• The task: Count the lines below in which "天庭小子" appears, then give that number by itself.

(Beginning of Data supplied)

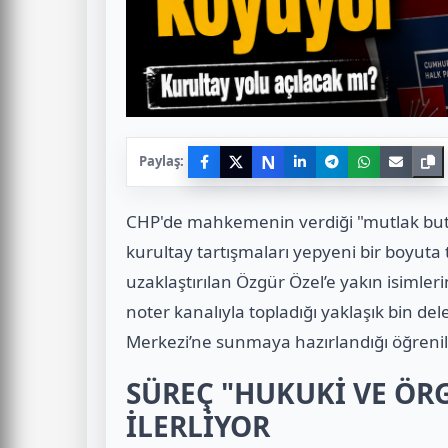
N
Paylaş:
CHP'de mahkemenin verdiği "mutlak butl
kurultay tartışmaları yepyeni bir boyuta
uzaklaştırılan Özgür Özel’e yakın isimle
noter kanalıyla topladığı yaklaşık bin d
Merkezi’ne sunmaya hazırlandığı öğrenil
SÜREÇ "HUKUKİ VE ÖR
İLERLİYOR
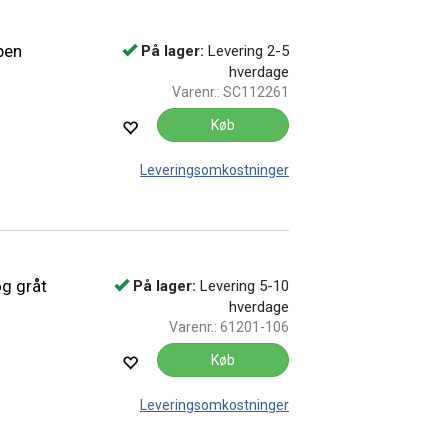
ben
På lager:
Levering 2-5
hverdage
Varenr.:
SC112261
Køb
Leveringsomkostninger
g gråt
På lager:
Levering 5-10
hverdage
Varenr.:
61201-106
Køb
Leveringsomkostninger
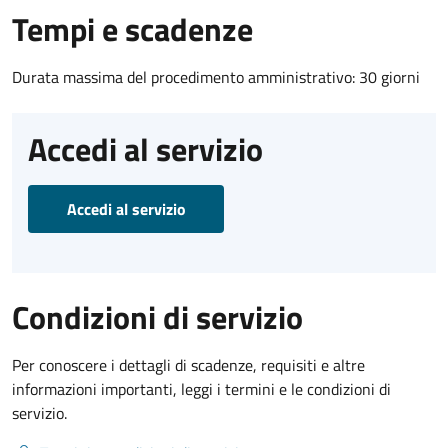
Tempi e scadenze
Durata massima del procedimento amministrativo: 30 giorni
Accedi al servizio
Accedi al servizio
Condizioni di servizio
Per conoscere i dettagli di scadenze, requisiti e altre
informazioni importanti, leggi i termini e le condizioni di
servizio.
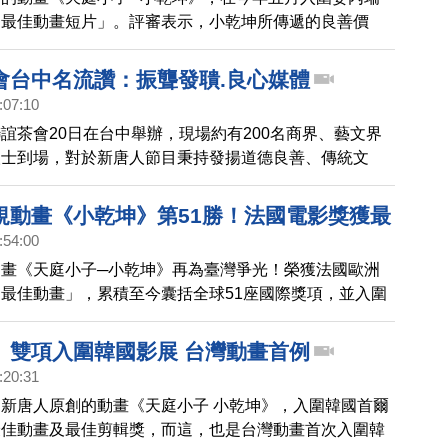
「最佳動畫短片」。評審表示，小乾坤所傳遞的良善價
前政局動盪的委內瑞拉所需要的。
會台中名流讚：振聾發聵.良心媒體
:07:10
誼茶會20日在台中舉辦，現場約有200名商界、藝文界
人士到場，對於新唐人節目秉持發揚道德良善、傳統文
相報導，貴賓讚賞，在當今社會具有振聾發聵的精神。
規動畫《小乾坤》第51勝！法國電影獎獲最
:54:00
畫《天庭小子─小乾坤》再為臺灣爭光！榮獲法國歐洲
最佳動畫」，累積至今囊括全球51座國際獎項，並入圍
個國家，超過100個影展。
》雙項入圍韓國影展 台灣動畫首例
:20:31
新唐人原創的動畫《天庭小子 小乾坤》，入圍韓國首爾
最佳動畫及最佳剪輯獎，而這，也是台灣動畫首次入圍韓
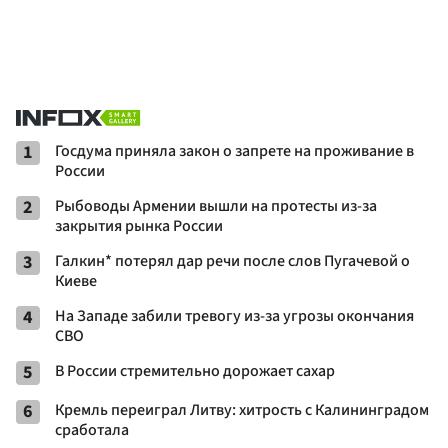
1
Госдума приняла закон о запрете на проживание в
России
2
Рыбоводы Армении вышли на протесты из-за
закрытия рынка России
3
Галкин* потерял дар речи после слов Пугачевой о
Киеве
4
На Западе забили тревогу из-за угрозы окончания
СВО
5
В России стремительно дорожает сахар
6
Кремль переиграл Литву: хитрость с Калининградом
сработала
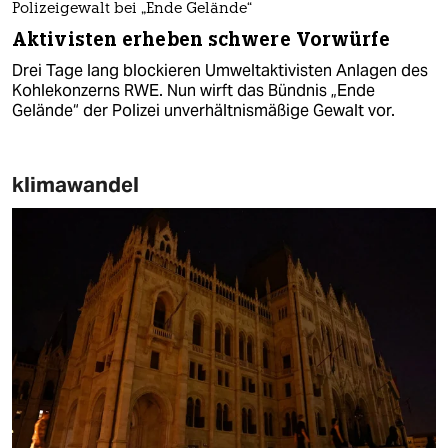
Polizeigewalt bei „Ende Gelände“
Aktivisten erheben schwere Vorwürfe
Drei Tage lang blockieren Umweltaktivisten Anlagen des
Kohlekonzerns RWE. Nun wirft das Bündnis „Ende
Gelände“ der Polizei unverhältnismäßige Gewalt vor.
klimawandel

(End of Data supplied)

• Solution: 2